▸ Source passage
####
OSD must be managed well in patients with glaucoma to reduce ocular morbidity and improve the success of glaucoma therapy.2 Recent Malaysian data on OSD prevalence in glaucoma patients is lacking, with most hospital-based and population-based studies that report specific causes of OSD, like dry eye disease, preceding 2018.24–27 Our primary objective was thus to determine the OSD prevalence among patients, with glaucoma presenting at nine private eye care centres in Malaysia, for whom such data does not currently exist. Our secondary objective was to evaluate the severity of dry eye symptoms in this cohort.
Methods
Study Design
Our multicentre, cross-sectional observational study was conducted at nine participating private eye care centres across Malaysia between 4 December 2020 and 13 September 2021. Study sites were selected across different regions to capture sufficient patients for an assessment of OSD prevalence in glaucoma patients attending these private eye clinics. The study was conducted in compliance with the Malaysian Good Clinical Practice, Declaration of Helsinki, and Questra Clinical Research tenets. The study protocol was approved by the National Medical Research Ethics Committee and the independent ethics committee of Ramsay Sime Darby Health Care. All patients provided informed consent before screening for eligibility and data collection.
####
▸ To do
1) According to the glaucoma study passage, why were the study sites spread across different regions of Malaysia? Answer in one to three sentences.
2) Rewrite the stretch of the glaucoma study passage from "OSD must be" through "in this cohort.", changing "primary objective" to "main objective".
3) Pick up the glaucoma study passage after its last sentence and continue it.
The records that come next are from a different source than the passage.
####
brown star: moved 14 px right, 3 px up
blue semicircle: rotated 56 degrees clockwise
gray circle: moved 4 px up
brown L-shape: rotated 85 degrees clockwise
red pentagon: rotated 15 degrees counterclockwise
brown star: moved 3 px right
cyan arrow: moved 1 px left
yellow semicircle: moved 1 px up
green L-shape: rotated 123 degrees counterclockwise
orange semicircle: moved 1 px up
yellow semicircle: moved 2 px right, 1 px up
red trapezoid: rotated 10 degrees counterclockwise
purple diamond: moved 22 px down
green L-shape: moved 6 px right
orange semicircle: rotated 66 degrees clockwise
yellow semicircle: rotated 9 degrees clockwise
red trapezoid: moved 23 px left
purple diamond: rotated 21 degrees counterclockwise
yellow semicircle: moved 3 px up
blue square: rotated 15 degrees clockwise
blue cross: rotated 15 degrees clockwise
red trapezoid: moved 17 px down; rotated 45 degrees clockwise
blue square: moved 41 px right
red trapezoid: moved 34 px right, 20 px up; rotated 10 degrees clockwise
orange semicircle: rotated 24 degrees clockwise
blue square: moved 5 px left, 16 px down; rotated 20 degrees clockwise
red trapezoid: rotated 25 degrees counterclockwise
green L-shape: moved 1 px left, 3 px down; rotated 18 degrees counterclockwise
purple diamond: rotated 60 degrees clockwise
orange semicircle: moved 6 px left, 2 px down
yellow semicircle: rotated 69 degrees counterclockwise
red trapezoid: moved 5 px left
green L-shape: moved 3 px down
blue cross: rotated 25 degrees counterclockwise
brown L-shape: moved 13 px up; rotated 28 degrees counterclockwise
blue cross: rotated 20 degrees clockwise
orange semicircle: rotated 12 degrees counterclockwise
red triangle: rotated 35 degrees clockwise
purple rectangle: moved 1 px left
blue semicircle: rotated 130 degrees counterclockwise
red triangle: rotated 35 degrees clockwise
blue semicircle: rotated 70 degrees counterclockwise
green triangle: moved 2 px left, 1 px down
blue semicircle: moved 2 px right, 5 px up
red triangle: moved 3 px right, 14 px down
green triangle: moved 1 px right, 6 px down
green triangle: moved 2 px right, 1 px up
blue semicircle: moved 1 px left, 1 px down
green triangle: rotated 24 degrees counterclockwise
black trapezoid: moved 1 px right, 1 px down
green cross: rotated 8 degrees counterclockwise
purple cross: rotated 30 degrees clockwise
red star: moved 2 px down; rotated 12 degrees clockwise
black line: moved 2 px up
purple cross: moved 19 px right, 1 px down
####
▸ Answers to the exercise
1) The sites were chosen across different regions to capture enough patients to assess ocular surface disease prevalence among glaucoma patients attending these private eye clinics.

2)
OSD must be managed well in patients with glaucoma to reduce ocular morbidity and improve the success of glaucoma therapy.2 Recent Malaysian data on OSD prevalence in glaucoma patients is lacking, with most hospital-based and population-based studies that report specific causes of OSD, like dry eye disease, preceding 2018.24–27 Our main objective was thus to determine the OSD prevalence among patients, with glaucoma presenting at nine private eye care centres in Malaysia, for whom such data does not currently exist. Our secondary objective was to evaluate the severity of dry eye symptoms in this cohort.

3)
Study Population
Patients were enrolled during their routine eye examination if they had a clinical diagnosis of glaucoma (POAG, primary angle-closure glaucoma, pseudoexfoliation glaucoma, pigment dispersion glaucoma or ocular hypertension) requiring IOP-lowering ocular medications. Demographic information, medical history and concomitant medication were recorded. Eligible patients were those aged ≥21 years, on anti-glaucoma medications for >6 months; IOP ≤21 mmHg (based on the Goldman Applanation Tonometer) in the study eye while on treatment; and minimum best-corrected visual acuity score of 6/36 on the Snellen Chart in each eye. Excluded patients were those with secondary ocular hypertension of glaucoma; severe visual field disorder (mean deviation of 20 dB or worse); a history of ocular surgery in the last 6 months (intraocular surgery, including laser treatment affecting ocular surface condition); a history of glaucoma or corneal refractive surgery; severe dry eye associated with systemic disorders requiring treatment; ocular allergy, inflammation or infection; use of eye drops for other ocular comorbidities and/or systemic or ophthalmic steroids; pregnant, nursing or lactating status; contact lens use; corneal abnormalities or comorbid conditions preventing reliable applanation tonometry; and use of oral antihistamine, antipsychotics or antidepressants. Patients were eligible for primary analysis if at least one eye met all inclusion criteria and no exclusion criteria. Study endpoints were based on changes to the first visit OSD assessments recorded by 9 examiners (study authors).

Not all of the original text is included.